Assessing The Socio-Economic Impact Of Female Recidivism On The Attainment Of Sustainable Development Goals: A Gender-Responsive Study At The Johannesburg Female Correctional Centre In South Africa

Monarch is happy to announce the recently authorised research proposal by PhD in Corporate Social Responsibility Candidate Ms. Katlego Matjane. Her research focuses on the connection between female recidivism and the move toward the attainment of the Sustainable Development Goals. 

The Research

South Africa has one of the highest recidivism rates in the world, estimated to be between 50% and 90% (Schoeman, 2010; Khwela, 2014; Karrim, 2018; Cronje & Peacock, 2023). Approximately 11.5 million offenders are incarcerated in the world’s correctional facilities, 6.9% of them are women and girls. The global number of incarcerated women has increased by 53% since the year 2000 (Heard, 2017) and it is assumed that recidivism contributes to this increase. The female prison population rate of South Africa is 7.6 per 100,000 of the national female population with 4,649 of the 157,056 total offender population being women (World Prison Brief, 2023). The high rate of recidivism may be an indication that efforts to address the core reasons why women commit crime are ineffective (Adams, Klinsky, & Chhetri, 2019). The pathways that lead women to crime are largely due to layered discrimination, deprivation by their partners, families and communities, violence (Critoph, 2019), changing personal economic and social positions and the increasing feminization of poverty (Penal Reform International, 2017). The identified reasons for female criminality are directly linked to the Target Priority Areas of several Sustainable Development Goals. Failure to address these results in recidivism has the potential to negate any progress made on SDGs.
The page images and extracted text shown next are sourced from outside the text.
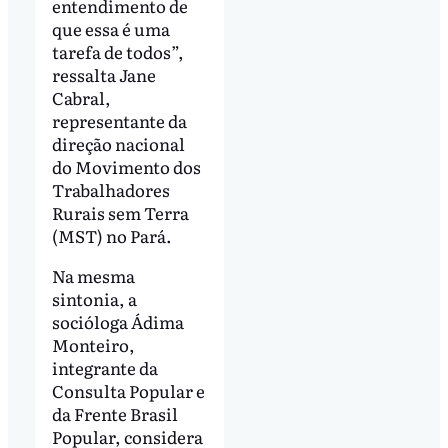
entendimento de
que essa é uma
tarefa de todos”,
ressalta Jane
Cabral,
representante da
direção nacional
do Movimento dos
Trabalhadores
Rurais sem Terra
(MST) no Pará.
Na mesma
sintonia, a
socióloga Ádima
Monteiro,
integrante da
Consulta Popular e
da Frente Brasil
Popular, considera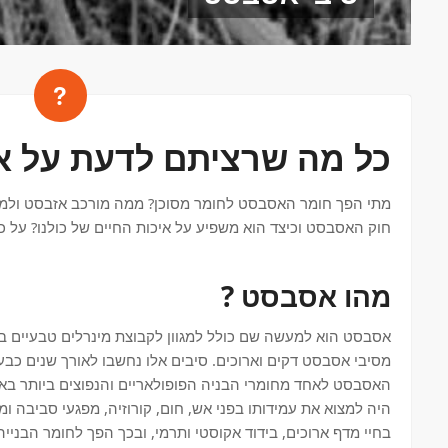
כל מה שרציתם לדעת על 
מתי הפך חומר האסבסט לחומר מסוכן? ממה מורכב אזבסט ולמה 
חוק האסבסט וכיצד הוא משפיע על איכות החיים של כולנו? על כך
מהו אסבסט ?
אסבסט הוא למעשה שם כולל למגוון לקבוצת מינרלים טבעיים בעל
מסיבי אסבסט דקים וארוכים. סיבים אלו נחשבו לאורך שנים כבעל
האסבסט לאחד מחומרי הבניה הפופולאריים והנפוצים ביותר בארץ
היה למצוא את עמידותו בפני אש, חום, קורוזיה, מפגעי סביבה ומזג
בחיי מדף ארוכים, בידוד אקוסטי ותרמי, ובכך הפך לחומר הבנייה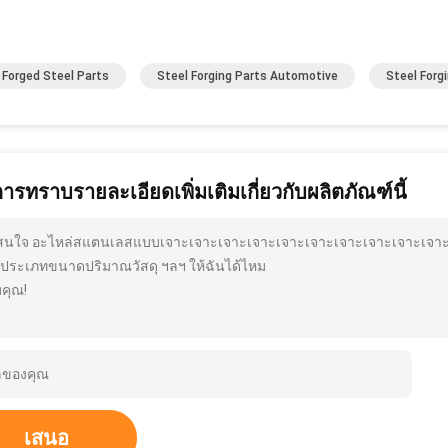
Forged Steel Parts
Steel Forging Parts Automotive
Steel Forg
การทราบรายละเอียดเพิ่มเติมเกี่ยวกับผลิตภัณฑ์นี้
สนใจ อะไหล่สแตนเลสแบบเจาะเจาะเจาะเจาะเจาะเจาะเจาะเจาะเจาะเจาะเจา
นประเภทขนาดปริมาณวัสดุ ฯลฯ ให้ฉันได้ไหม
คุณ!
เสนอ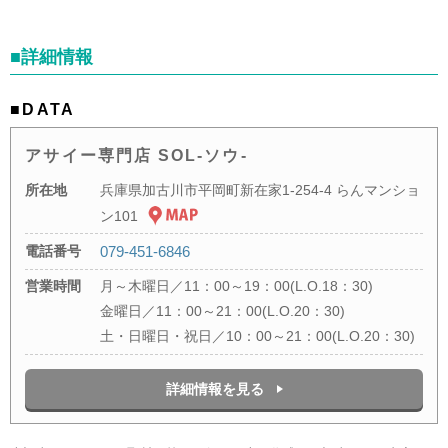
■詳細情報
■DATA
アサイー専門店 SOL-ソウ-
所在地
兵庫県加古川市平岡町新在家1-254-4 らんマンショ
ン101
電話番号
079-451-6846
営業時間
月～木曜日／11：00～19：00(L.O.18：30)
金曜日／11：00～21：00(L.O.20：30)
土・日曜日・祝日／10：00～21：00(L.O.20：30)
詳細情報を見る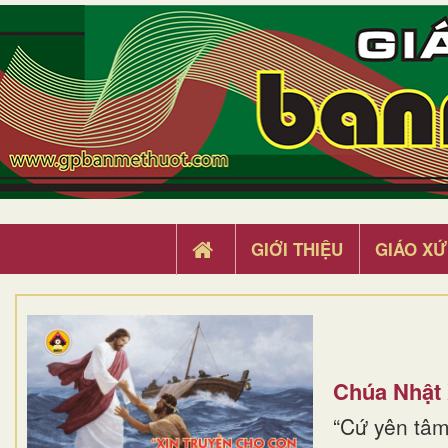
GIỚI THIỆU
GIÁO XỨ
Chúa Nhật
“Cứ yên tâm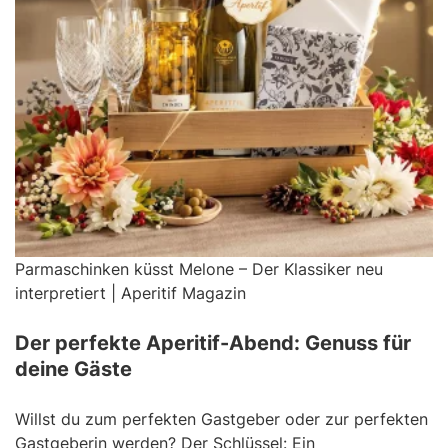
Parmaschinken küsst Melone – Der Klassiker neu
interpretiert | Aperitif Magazin
Der perfekte Aperitif-Abend: Genuss für
deine Gäste
Willst du zum perfekten Gastgeber oder zur perfekten
Gastgeberin werden? Der Schlüssel: Ein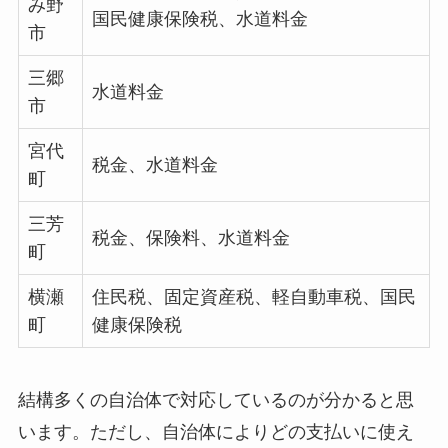
み野
国民健康保険税、水道料金
市
三郷
水道料金
市
宮代
税金、水道料金
町
三芳
税金、保険料、水道料金
町
横瀬
住民税、固定資産税、軽自動車税、国民
町
健康保険税
結構多くの自治体で対応しているのが分かると思
います。ただし、自治体によりどの支払いに使え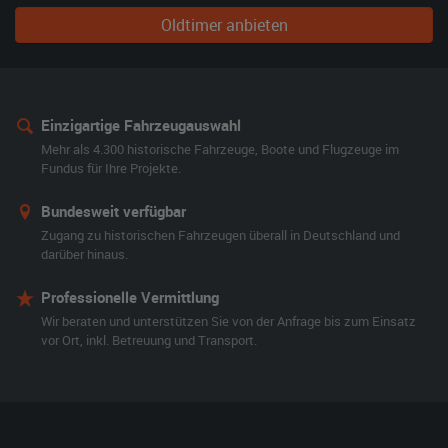
Oldtimer anbieten
Einzigartige Fahrzeugauswahl
Mehr als 4.300 historische Fahrzeuge, Boote und Flugzeuge im
Fundus für Ihre Projekte.
Bundesweit verfügbar
Zugang zu historischen Fahrzeugen überall in Deutschland und
darüber hinaus.
Professionelle Vermittlung
Wir beraten und unterstützen Sie von der Anfrage bis zum Einsatz
vor Ort, inkl. Betreuung und Transport.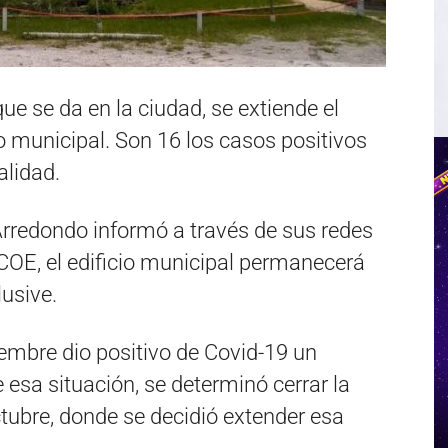
ue se da en la ciudad, se extiende el
cio municipal. Son 16 los casos positivos
alidad.
Arredondo informó a través de sus redes
 COE, el edificio municipal permanecerá
lusive.
embre dio positivo de Covid-19 un
 esa situación, se determinó cerrar la
tubre, donde se decidió extender esa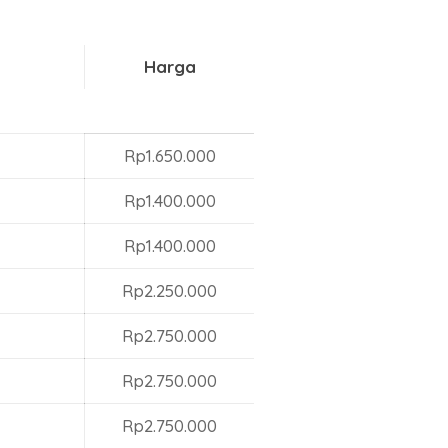
Harga
Rp1.650.000
Rp1.400.000
Rp1.400.000
Rp2.250.000
Rp2.750.000
Rp2.750.000
Rp2.750.000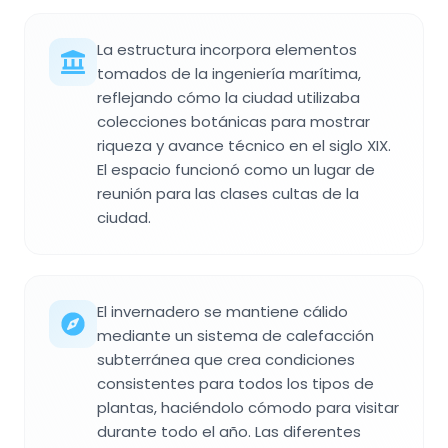
La estructura incorpora elementos
tomados de la ingeniería marítima,
reflejando cómo la ciudad utilizaba
colecciones botánicas para mostrar
riqueza y avance técnico en el siglo XIX.
El espacio funcionó como un lugar de
reunión para las clases cultas de la
ciudad.
El invernadero se mantiene cálido
mediante un sistema de calefacción
subterránea que crea condiciones
consistentes para todos los tipos de
plantas, haciéndolo cómodo para visitar
durante todo el año. Las diferentes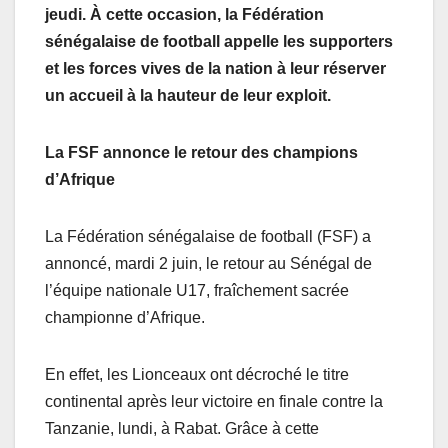
jeudi. À cette occasion, la Fédération
sénégalaise de football appelle les supporters
et les forces vives de la nation à leur réserver
un accueil à la hauteur de leur exploit.
La FSF annonce le retour des champions
d’Afrique
La Fédération sénégalaise de football (FSF) a
annoncé, mardi 2 juin, le retour au Sénégal de
l’équipe nationale U17, fraîchement sacrée
championne d’Afrique.
En effet, les Lionceaux ont décroché le titre
continental après leur victoire en finale contre la
Tanzanie, lundi, à Rabat. Grâce à cette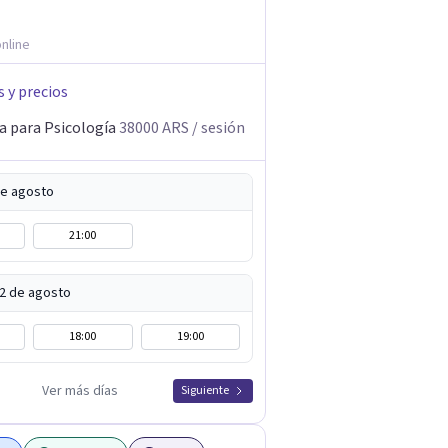
nline
s y precios
a para Psicología
38000
ARS
/ sesión
de agosto
21:00
12 de agosto
18:00
19:00
Ver más días
Siguiente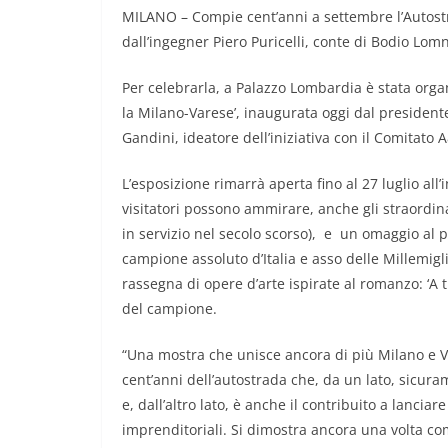
MILANO – Compie cent’anni a settembre l’Autostr
dall’ingegner Piero Puricelli, conte di Bodio Lom
Per celebrarla, a Palazzo Lombardia è stata orga
la Milano-Varese’, inaugurata oggi dal president
Gandini, ideatore dell’iniziativa con il Comitato 
L’esposizione rimarrà aperta fino al 27 luglio al
visitatori possono ammirare, anche gli straordina
in servizio nel secolo scorso), e un omaggio al pi
campione assoluto d’Italia e asso delle Millemigl
rassegna di opere d’arte ispirate al romanzo: ‘A tu
del campione.
“Una mostra che unisce ancora di più Milano e Va
cent’anni dell’autostrada che, da un lato, sicur
e, dall’altro lato, è anche il contribuito a lanciare
imprenditoriali. Si dimostra ancora una volta c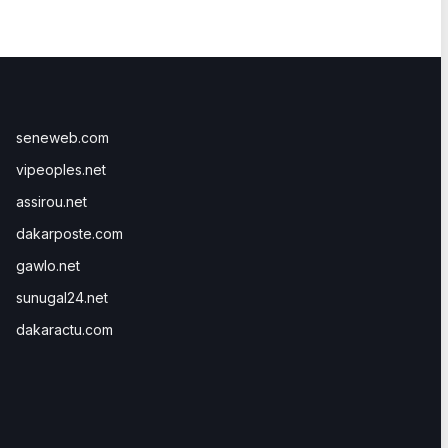
seneweb.com
vipeoples.net
assirou.net
dakarposte.com
gawlo.net
sunugal24.net
dakaractu.com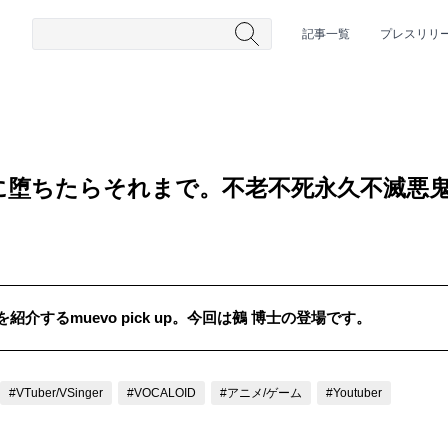
記事一覧
プレスリリ
に堕ちたらそれまで。不老不死永久不滅悪
介するmuevo pick up。今回は鵺 博士の登場です。
#HR/HM
#女性シンガー
#ヒップホップ
#男性シンガーグルー
#VTuber/VSinger
#VOCALOID
#アニメ/ゲーム
#Youtuber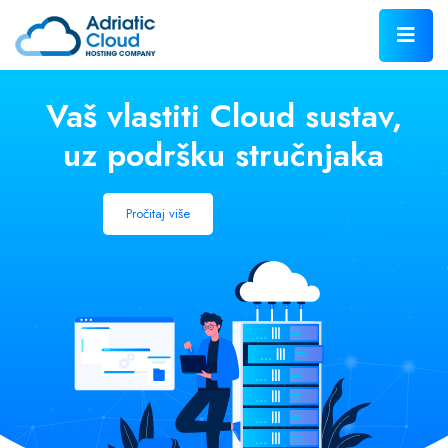
Vaš vlastiti Cloud sustav,
uz podršku stručnjaka
Pročitaj više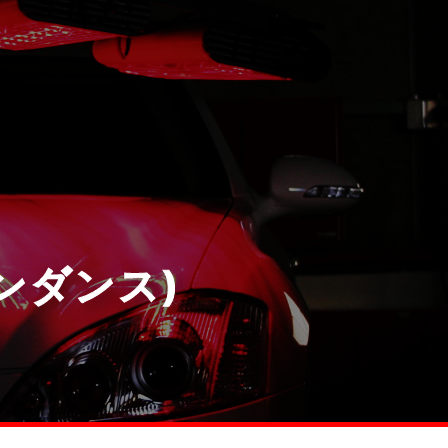
ンダンス)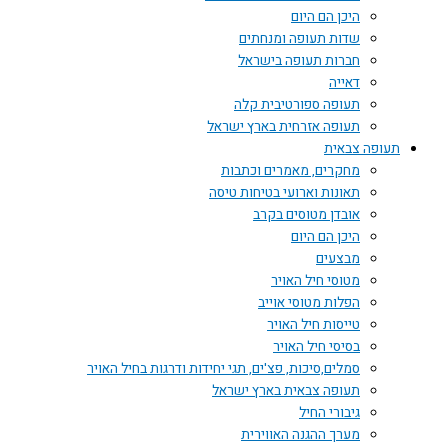
היכן הם היום
שדות תעופה ומנחתים
חברות תעופה בישראל
דאייה
תעופה ספורטיבית קלה
תעופה אזרחית בארץ ישראל
תעופה צבאית
מחקרים, מאמרים וכתבות
תאונות וארועי בטיחות טיסה
אובדן מטוסים בקרב
היכן הם היום
מבצעים
מטוסי חיל האויר
הפלות מטוסי אוייב
טייסות חיל האויר
בסיסי חיל האויר
סמלים,סיכות, פצ'ים, תגי יחידות ודרגות בחיל האויר
תעופה צבאית בארץ ישראל
גיבורי החיל
מערך ההגנה האווירית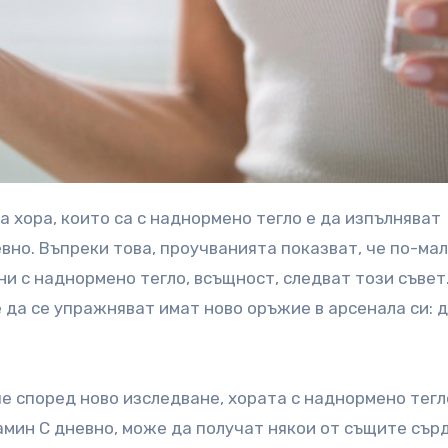
но. Въпреки това, проучванията показват, че по-мал
ни с наднормено тегло, всъщност, следват този съвет
 да се упражняват имат ново оръжие в арсенала си: 
е според ново изследване, хората с наднормено тегл
амин C дневно, може да получат някои от същите сър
The contemplated research will explore the varied reasons why women commit crimes, how these are linked to the different SDGs and the impact perpetuation that these crimes have on the achievement of community, national and global sustainability. Seminal literature from Theories of Sustainable Development, Theories of Recidivism and Gender Theories will be examined in pursuit of developing new knowledge. The research will be based upon a phenomenological methodology of the lived experience of female recidivists and correctional officials in Gauteng Correctional Centres. The contemplated research aims to construct a new conceptual framework that infuses SDG principles into rehabilitation and reintegration programmes in female correctional centres to reduce recidivism and therefore the impact recidivism has on the achievement of SDGs. Triangulation of the academic literature, analysis of content from the South African Department of Monitoring and Evaluation, the Department of Correctional Services, the United Nations and other related institutions coupled with data collected from interviews with selected female recidivists and correctional officials will inform the development of the framework.

The Researcher

Ms. Rehitlhile Katlego Matjane is a PhD in Ethics, CSR & Sustainability Candidate. She holds a MBA in Finance and Sustainability from the University of Cumbria, BTech Information Systems & Technology from Tshwane University of Technology. She has also completed the Programme in Business Management at the University of South Africa and she holds an Advanced Certificate in Business Analysis from the University of Pretoria, and the National Diploma in Engineering Computer Systems from Tshwane University of Technology. Professionally, she holds the position of CEO at the Dr. Matjane Medicolegal Clinic. Previous to that, she held the position of Director of Business Development at the Department of Justice and Constitutional Development, as well as Specialist Process Engineering & Business Analysis for the South African Revenue Service.